Set exercise
Convert the lines of all the items below into a numbered list, omitting any blank lines.

Exercise data
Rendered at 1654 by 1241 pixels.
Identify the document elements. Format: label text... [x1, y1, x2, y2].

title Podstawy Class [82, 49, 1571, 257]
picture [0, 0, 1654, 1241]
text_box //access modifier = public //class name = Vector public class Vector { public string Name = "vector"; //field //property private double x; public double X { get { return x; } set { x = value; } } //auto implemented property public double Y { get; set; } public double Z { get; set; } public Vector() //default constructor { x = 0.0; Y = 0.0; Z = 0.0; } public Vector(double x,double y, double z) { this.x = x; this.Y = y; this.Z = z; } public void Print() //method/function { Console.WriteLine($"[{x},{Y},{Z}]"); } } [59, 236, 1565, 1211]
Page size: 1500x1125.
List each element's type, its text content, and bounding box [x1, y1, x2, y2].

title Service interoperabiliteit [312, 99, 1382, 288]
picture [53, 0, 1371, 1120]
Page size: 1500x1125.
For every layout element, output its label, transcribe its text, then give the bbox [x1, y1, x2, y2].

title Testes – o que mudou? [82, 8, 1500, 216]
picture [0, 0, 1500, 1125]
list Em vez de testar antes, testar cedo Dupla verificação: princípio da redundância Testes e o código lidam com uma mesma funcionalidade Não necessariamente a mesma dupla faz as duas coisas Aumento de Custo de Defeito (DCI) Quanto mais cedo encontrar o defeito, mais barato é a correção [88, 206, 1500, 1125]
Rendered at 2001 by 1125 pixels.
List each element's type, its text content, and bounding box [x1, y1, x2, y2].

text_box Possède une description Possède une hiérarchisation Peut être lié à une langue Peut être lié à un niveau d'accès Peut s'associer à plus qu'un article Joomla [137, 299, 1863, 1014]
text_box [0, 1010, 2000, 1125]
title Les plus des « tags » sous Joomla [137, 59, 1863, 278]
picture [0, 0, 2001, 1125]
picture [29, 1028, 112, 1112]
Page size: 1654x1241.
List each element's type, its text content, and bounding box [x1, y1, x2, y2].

The answer
1. Rendered at 1654 by 1241 pixels.
2. Identify the document elements. Format: label text... [x1, y1, x2, y2].
3. title Podstawy Class [82, 49, 1571, 257]
4. picture [0, 0, 1654, 1241]
5. text_box //access modifier = public //class name = Vector public class Vector { public string Name = "vector"; //field //property private double x; public double X { get { return x; } set { x = value; } } //auto implemented property public double Y { get; set; } public double Z { get; set; } public Vector() //default constructor { x = 0.0; Y = 0.0; Z = 0.0; } public Vector(double x,double y, double z) { this.x = x; this.Y = y; this.Z = z; } public void Print() //method/function { Console.WriteLine($"[{x},{Y},{Z}]"); } } [59, 236, 1565, 1211]
6. Page size: 1500x1125.
7. List each element's type, its text content, and bounding box [x1, y1, x2, y2].
8. title Service interoperabiliteit [312, 99, 1382, 288]
9. picture [53, 0, 1371, 1120]
10. Page size: 1500x1125.
11. For every layout element, output its label, transcribe its text, then give the bbox [x1, y1, x2, y2].
12. title Testes – o que mudou? [82, 8, 1500, 216]
13. picture [0, 0, 1500, 1125]
14. list Em vez de testar antes, testar cedo Dupla verificação: princípio da redundância Testes e o código lidam com uma mesma funcionalidade Não necessariamente a mesma dupla faz as duas coisas Aumento de Custo de Defeito (DCI) Quanto mais cedo encontrar o defeito, mais barato é a correção [88, 206, 1500, 1125]
15. Rendered at 2001 by 1125 pixels.
16. List each element's type, its text content, and bounding box [x1, y1, x2, y2].
17. text_box Possède une description Possède une hiérarchisation Peut être lié à une langue Peut être lié à un niveau d'accès Peut s'associer à plus qu'un article Joomla [137, 299, 1863, 1014]
18. text_box [0, 1010, 2000, 1125]
19. title Les plus des « tags » sous Joomla [137, 59, 1863, 278]
20. picture [0, 0, 2001, 1125]
21. picture [29, 1028, 112, 1112]
22. Page size: 1654x1241.
23. List each element's type, its text content, and bounding box [x1, y1, x2, y2].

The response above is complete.